**Prompt:** Put every line of the records below into a Markdown table with the columns "Row" and "Line," numbering the rows in order. Leave out blank lines and the pictures.

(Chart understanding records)
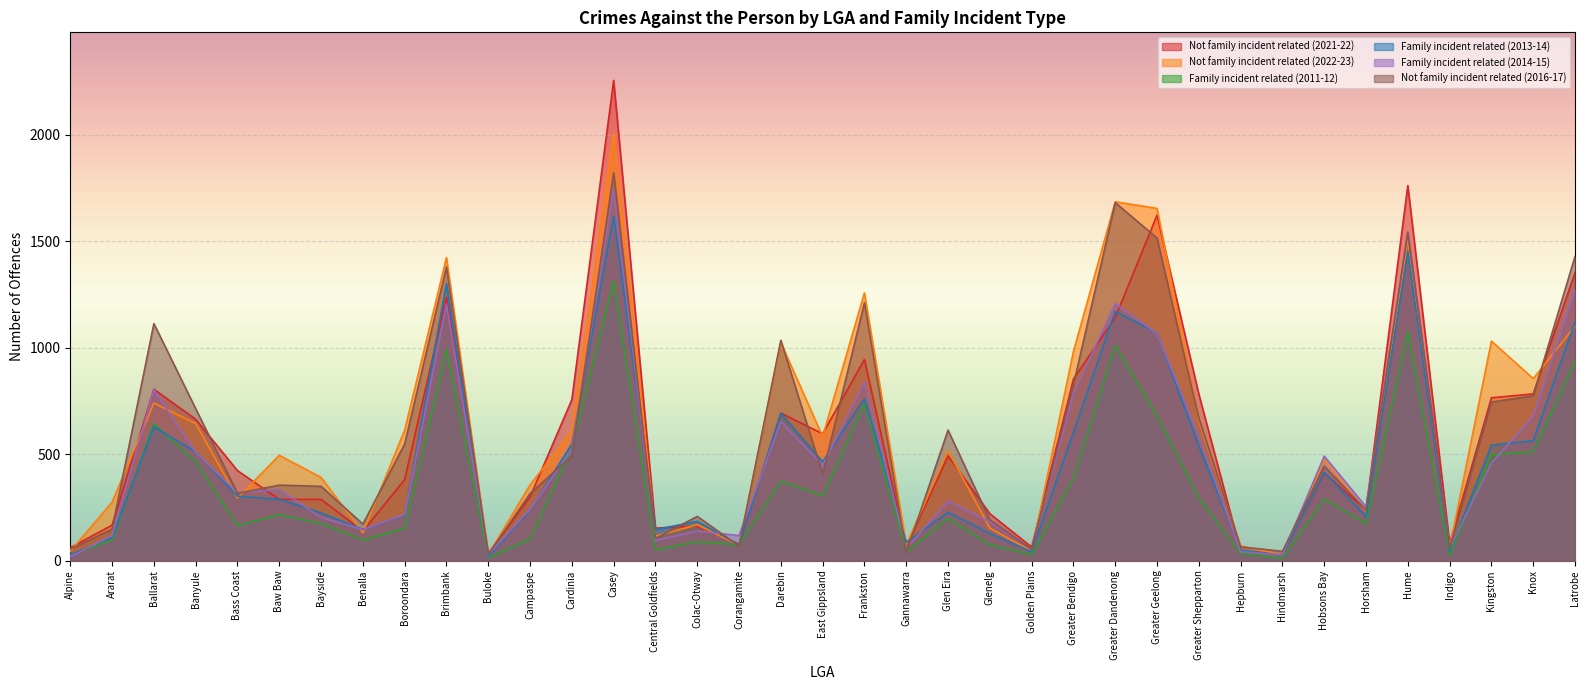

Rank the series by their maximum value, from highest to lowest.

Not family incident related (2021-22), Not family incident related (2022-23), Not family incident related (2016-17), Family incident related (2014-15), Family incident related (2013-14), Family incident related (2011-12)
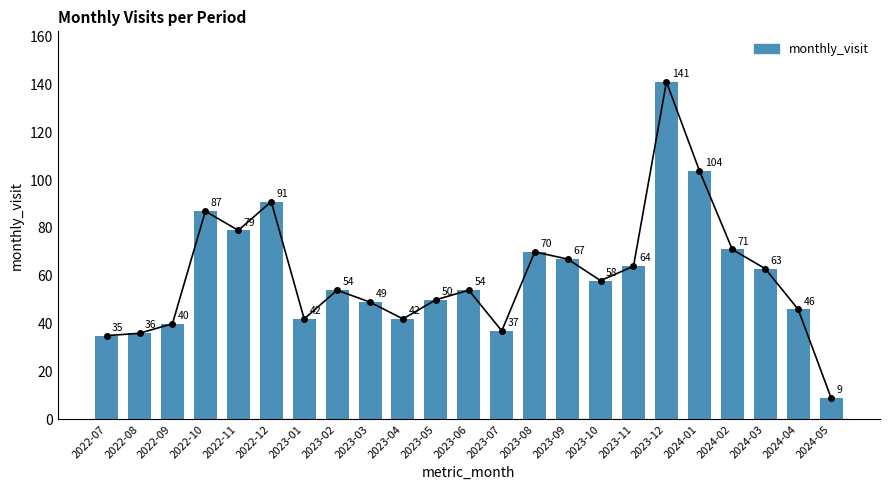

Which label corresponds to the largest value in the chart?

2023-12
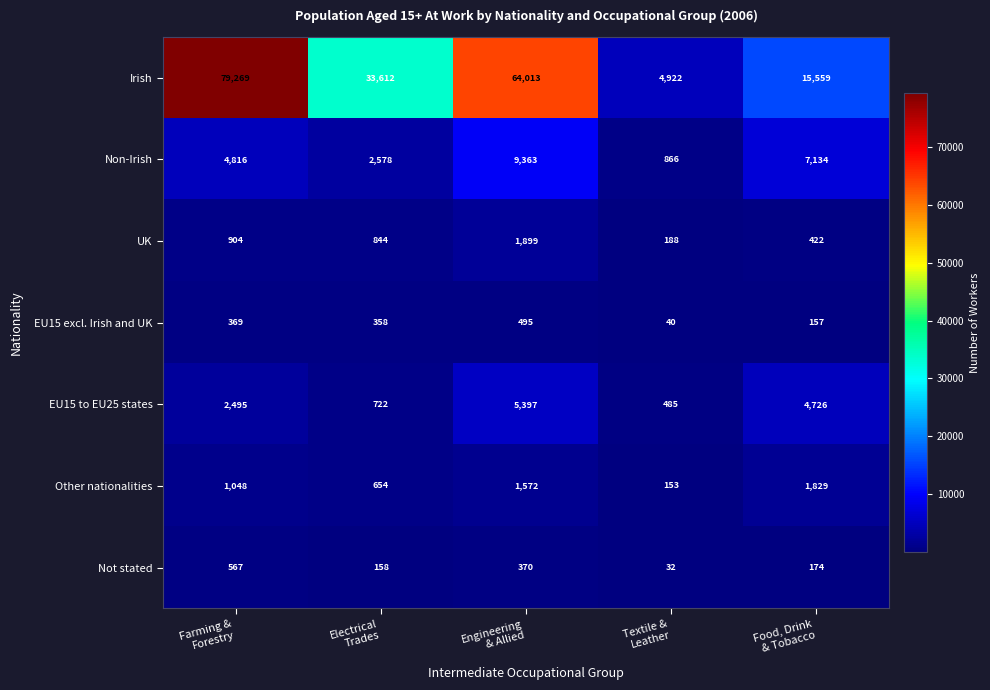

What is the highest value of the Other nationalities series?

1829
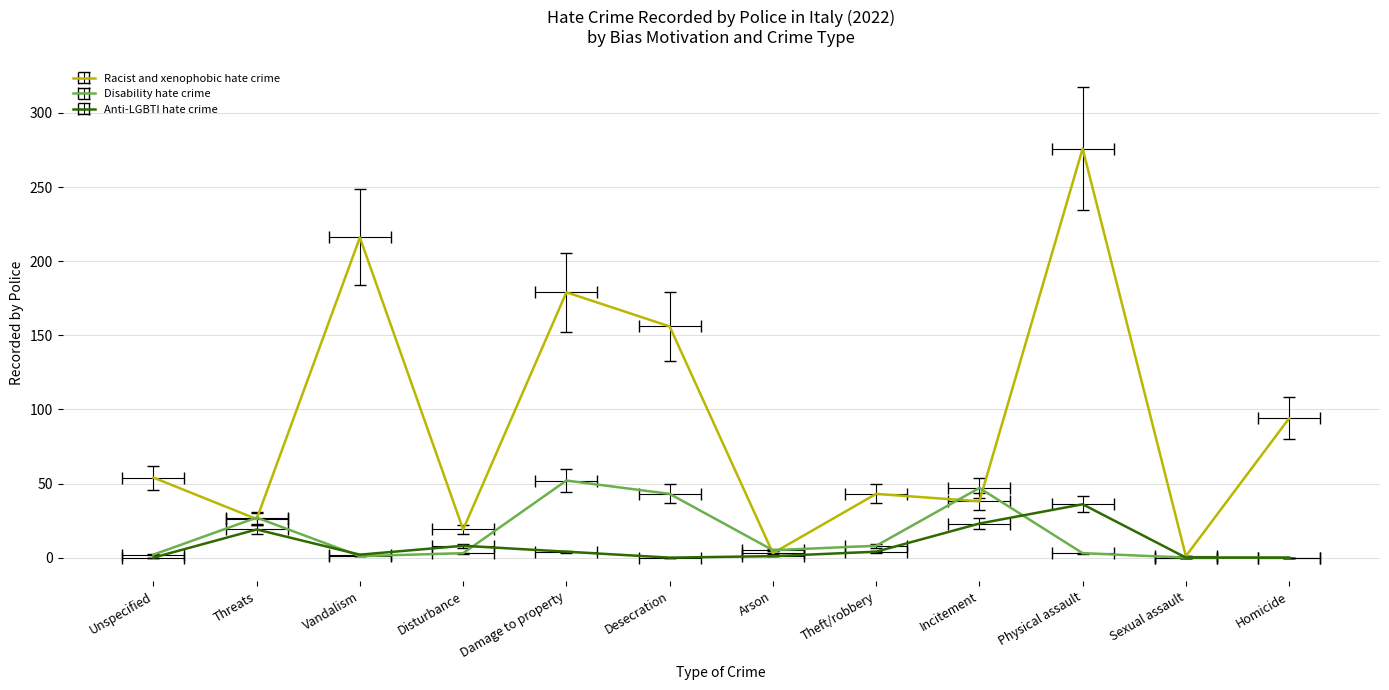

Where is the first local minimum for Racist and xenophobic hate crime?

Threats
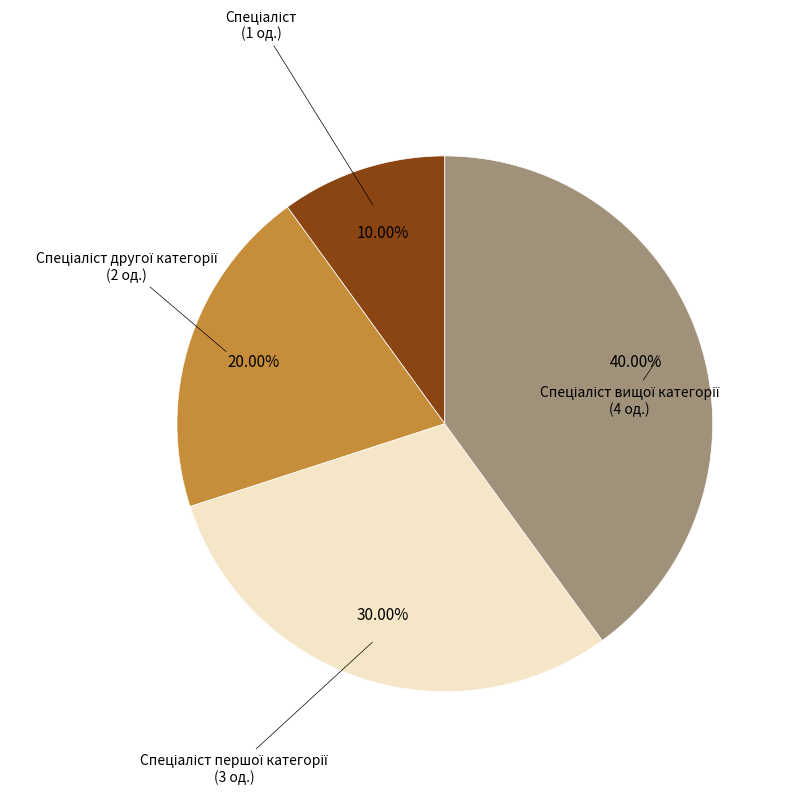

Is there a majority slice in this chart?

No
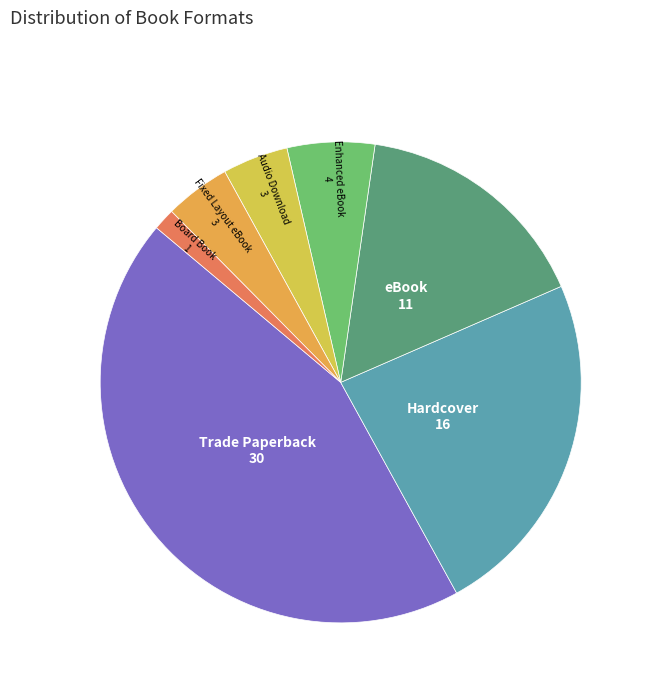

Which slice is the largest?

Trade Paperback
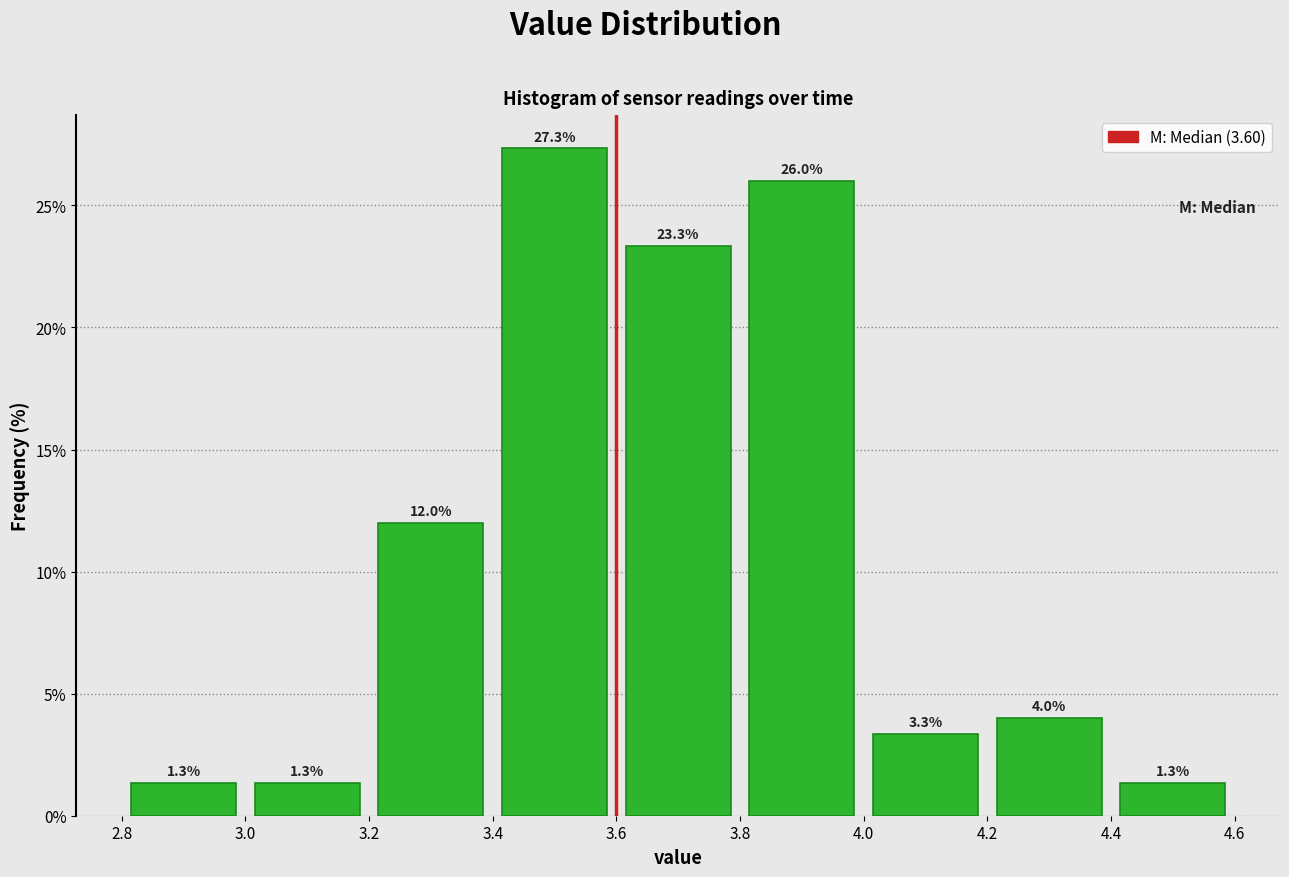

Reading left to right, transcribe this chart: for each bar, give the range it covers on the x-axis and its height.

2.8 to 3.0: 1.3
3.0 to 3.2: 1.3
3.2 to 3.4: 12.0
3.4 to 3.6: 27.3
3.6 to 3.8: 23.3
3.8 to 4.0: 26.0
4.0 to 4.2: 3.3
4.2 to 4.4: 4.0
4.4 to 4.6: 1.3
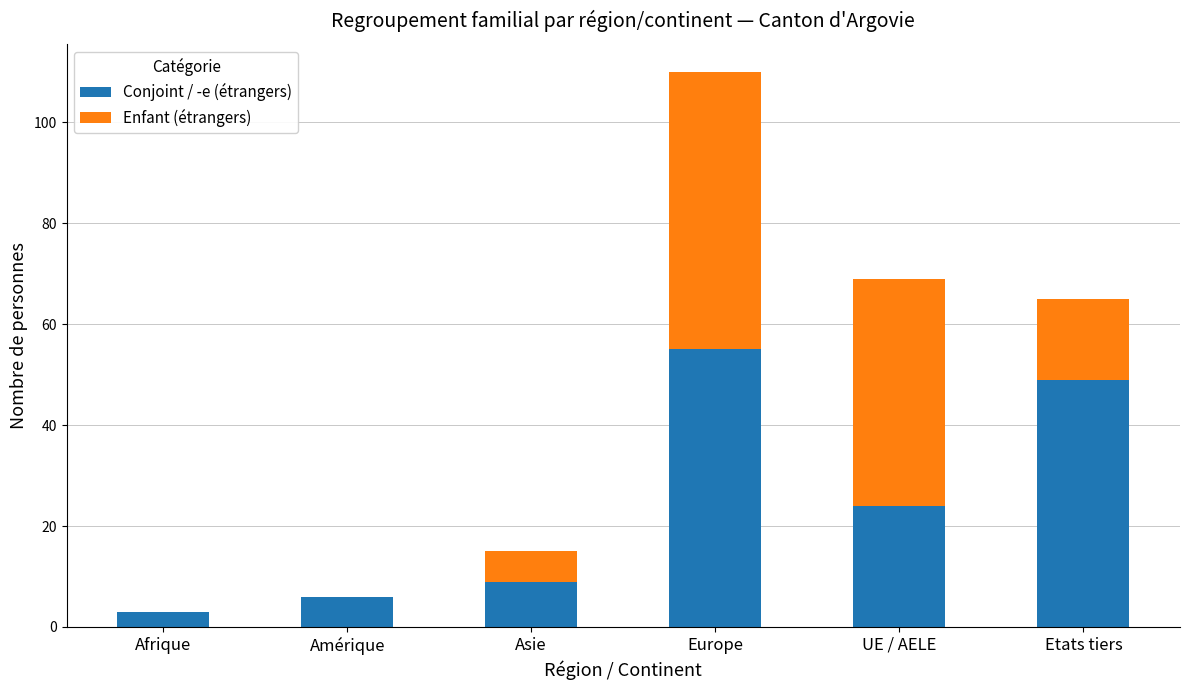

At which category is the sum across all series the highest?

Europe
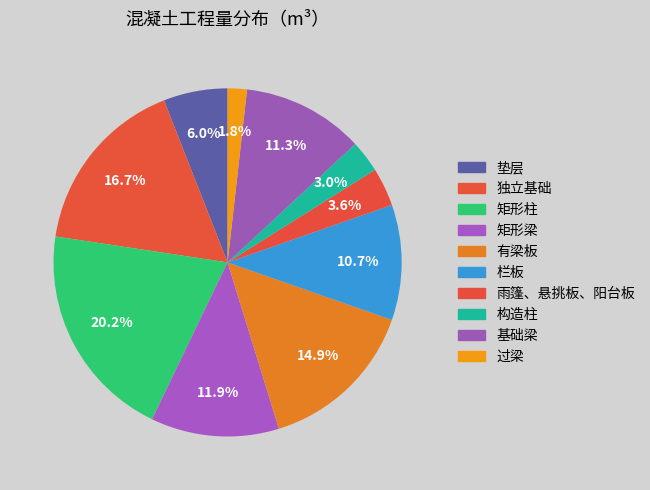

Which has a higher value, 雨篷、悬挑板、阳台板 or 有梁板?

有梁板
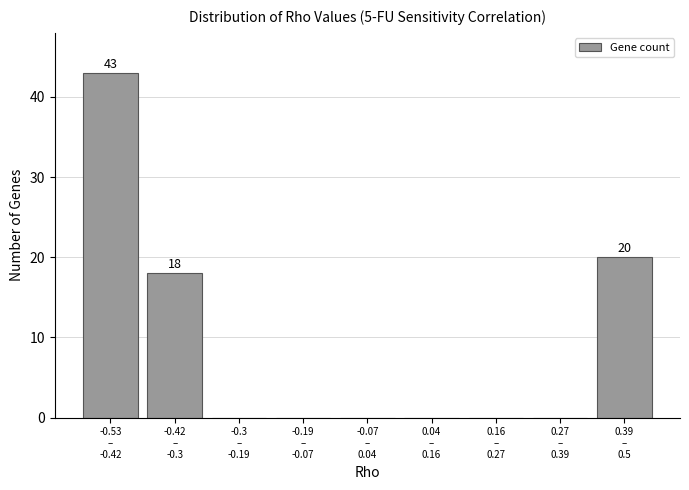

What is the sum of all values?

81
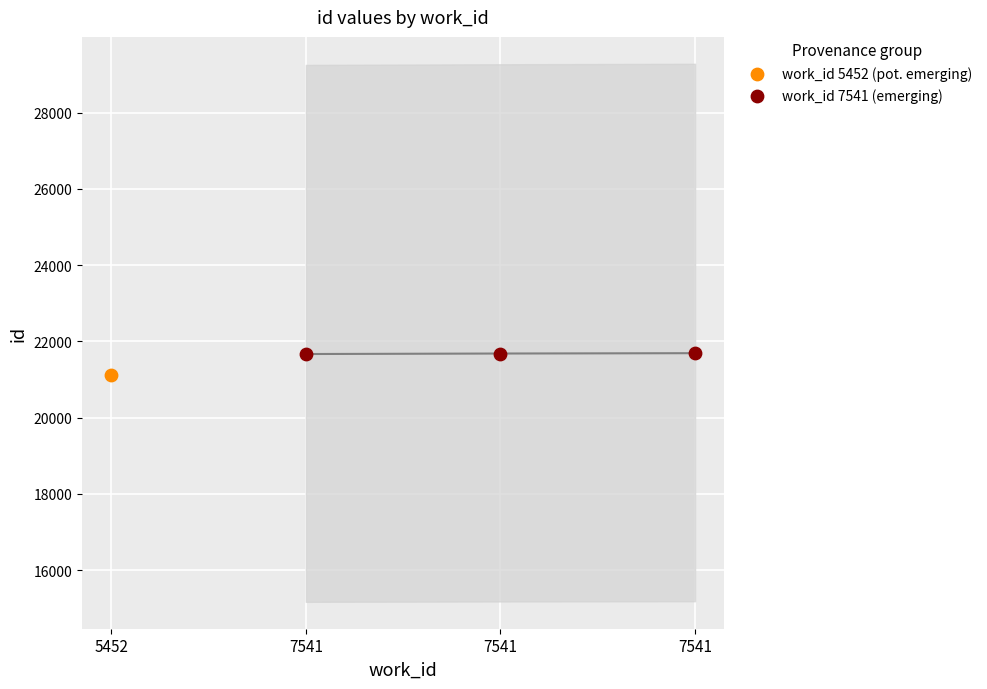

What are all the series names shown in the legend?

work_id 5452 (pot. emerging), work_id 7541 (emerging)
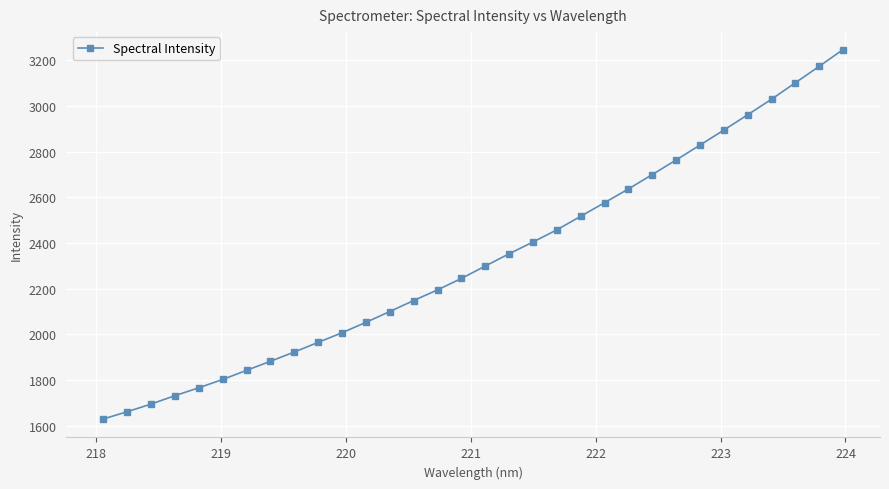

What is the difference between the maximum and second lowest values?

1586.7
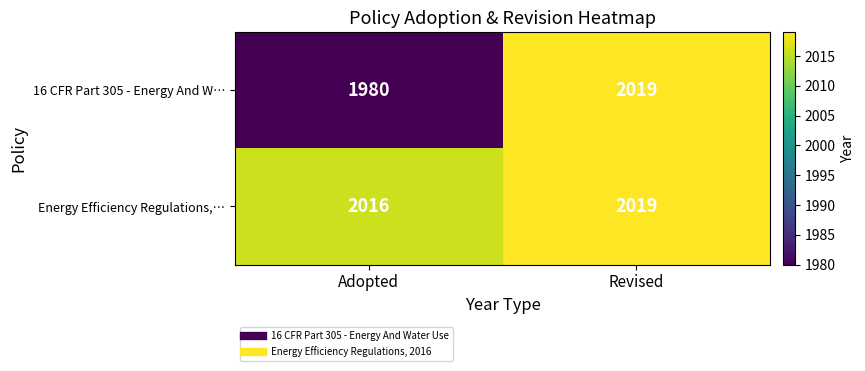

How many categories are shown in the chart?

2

**Result below:**
| Row | Line |
|---|---|
| 1 | Rank the series by their maximum value, from highest to lowest. |
| 2 | Not family incident related (2021-22), Not family incident related (2022-23), Not family incident related (2016-17), Family incident related (2014-15), Family incident related (2013-14), Family incident related (2011-12) |
| 3 | Which label corresponds to the largest value in the chart? |
| 4 | 2023-12 |
| 5 | What is the highest value of the Other nationalities series? |
| 6 | 1829 |
| 7 | Where is the first local minimum for Racist and xenophobic hate crime? |
| 8 | Threats |
| 9 | Is there a majority slice in this chart? |
| 10 | No |
| 11 | Which slice is the largest? |
| 12 | Trade Paperback |
| 13 | Reading left to right, transcribe this chart: for each bar, give the range it covers on the x-axis and its height. |
| 14 | 2.8 to 3.0: 1.3 |
| 15 | 3.0 to 3.2: 1.3 |
| 16 | 3.2 to 3.4: 12.0 |
| 17 | 3.4 to 3.6: 27.3 |
| 18 | 3.6 to 3.8: 23.3 |
| 19 | 3.8 to 4.0: 26.0 |
| 20 | 4.0 to 4.2: 3.3 |
| 21 | 4.2 to 4.4: 4.0 |
| 22 | 4.4 to 4.6: 1.3 |
| 23 | At which category is the sum across all series the highest? |
| 24 | Europe |
| 25 | Which has a higher value, 雨篷、悬挑板、阳台板 or 有梁板? |
| 26 | 有梁板 |
| 27 | What is the sum of all values? |
| 28 | 81 |
| 29 | What are all the series names shown in the legend? |
| 30 | work_id 5452 (pot. emerging), work_id 7541 (emerging) |
| 31 | What is the difference between the maximum and second lowest values? |
| 32 | 1586.7 |
| 33 | How many categories are shown in the chart? |
| 34 | 2 |